黄昏,夕阳西斜,暗红的日光照进毕淑娘的卧室内,毕淑娘纤长卷翘的睫毛微微颤动,朦胧的眼睛慢慢睁开。抬头一看天色已时近黄昏,她有些惊讶忙呼唤侍儿。
候在门外的侍儿奔进房内,以为夫人出了状况,忙问:“不知夫人有何吩咐?”
“雪青雕的诸位好汉是否还在?”毕淑娘站了起床,草草地整理着有些凌乱的发髻与衣服。
“雪青雕的好汉们用餐完毕后已经离开,他们还要我等传话,说非常感谢夫人的热情款待呢。”侍女知道了原来夫人是为此事而呼唤也松了一口气。
“他们所有……所有人都走了吗?”毕淑娘追问道。
“一个不剩全都走了。
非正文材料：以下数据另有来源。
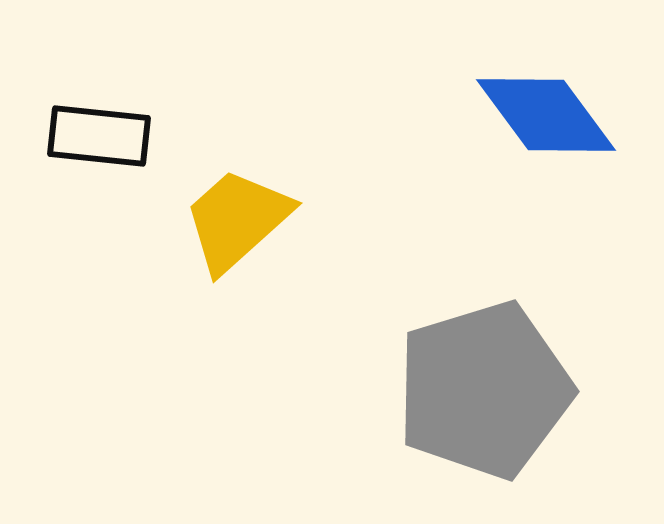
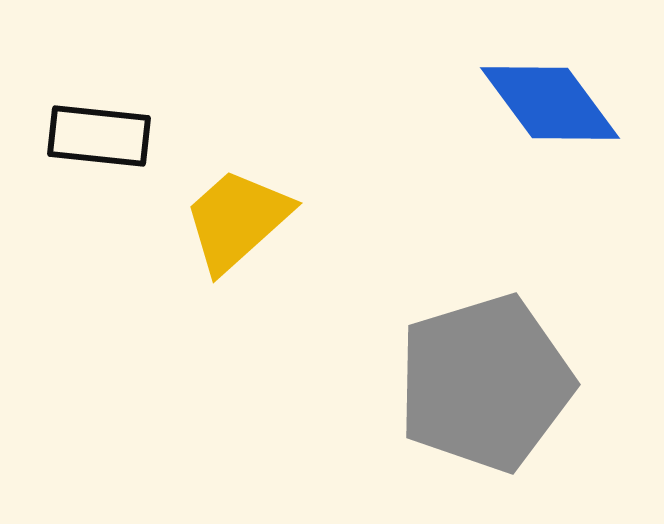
blue diamond: moved 4 px right, 12 px up
gray pentagon: moved 1 px right, 7 px up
”侍儿非常肯定的回答。
毕淑娘闻言整个人愣在当地,因为她知道古承风并没为自己留下来。回忆刚才的情形,记得自己明明与古承风在偏厅中交谈怎么忽然间就在自己的卧室里睡着了,心中有些疑惑又问:“是谁好心把我送回卧室的?”
“是浓胡子的好汉,他说夫人喝醉了在偏厅睡觉,因怕夫人着凉,于是叫我们把夫人扶回卧室休息。”侍儿如实说出。